Analyse
Pernod Ricard : toujours l'Asie il y a 6 ans - vendredi 22 octobre 2010

Le rebond mondial d’activité dans le secteur des produits de luxe profite à Pernod Ricard et à ses marques « premium ». Mais l’investisseur ne se laissera pas enivrer.

L’action est chère.
VENDEZ.


Au premier trimestre de l’exercice 2010/2011 (clôture annuelle le 30/06), Pernod Ricard a réalisé un chiffre d’affaires meilleur qu’attendu : sur une base comparable, il a gagné 10 %, surtout grâce aux bonnes ventes (+17 %) de ses 14 marques premium (Martell, Absolut, Chivas, etc., constituant 60 % du chiffre d’affaires). Une performance deux fois supérieure à celle réalisée par le concurrent Diageo, numéro un mondial du secteur. La vigueur des pays émergents (surtout de l’Asie) a eu raison de la relative atonie européenne et américaine.

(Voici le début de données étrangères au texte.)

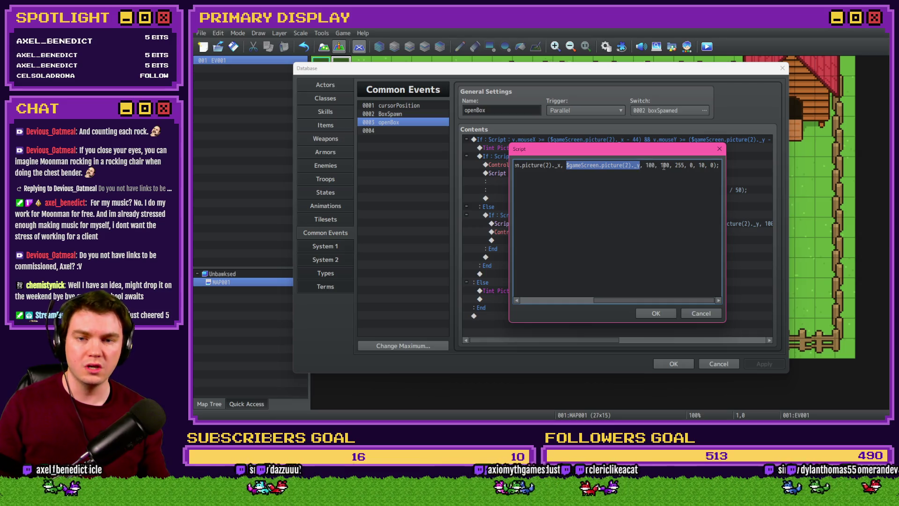
type("v.")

La stratégie du groupe, basée sur d’importants frais de marketing, fonctionne mieux que ce que nous pensions. Néanmoins, cette performance, due en partie à des effets de restockage après la crise, ne sera sans doute pas tenable.

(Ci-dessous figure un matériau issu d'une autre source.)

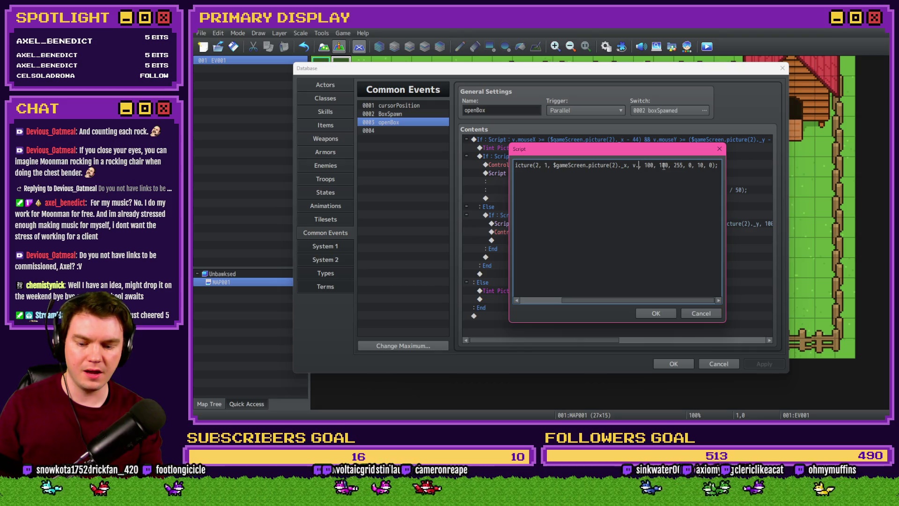
type("box")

Aussi, si li groupe se montre optimiste pour ces prochains mois, nous préférons moduler cet enthousiasme et ne rien changer à nos prévisions de bénéfice par action. Nous prévoyons toujours 4,30 EUR pour l’exercice en cours et 4,75 EUR pour le suivant.

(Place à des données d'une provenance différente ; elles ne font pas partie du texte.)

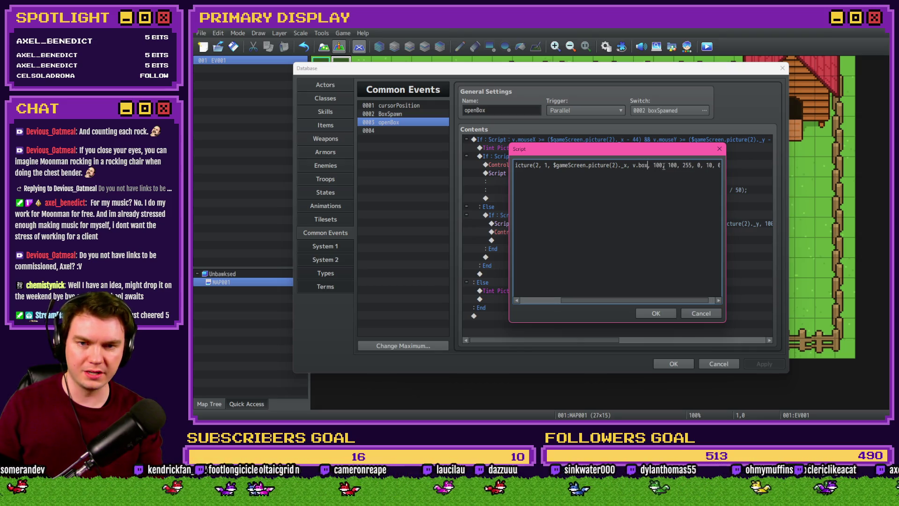
type("Y")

Cours au moment de l’analyse : 64,89 EUR

 

Pernod-Ricard est le numéro deux mondial du secteur des vins et spiritueux (derrière Diageo). Il est connu pour des marques telles que Chivas, Martell ou encore Mumm. Le français s’est renforcé en 2005 par l’acquisition de son concurrent britannique Allied Domecq et en 2008 par celle de la vodka Absolut.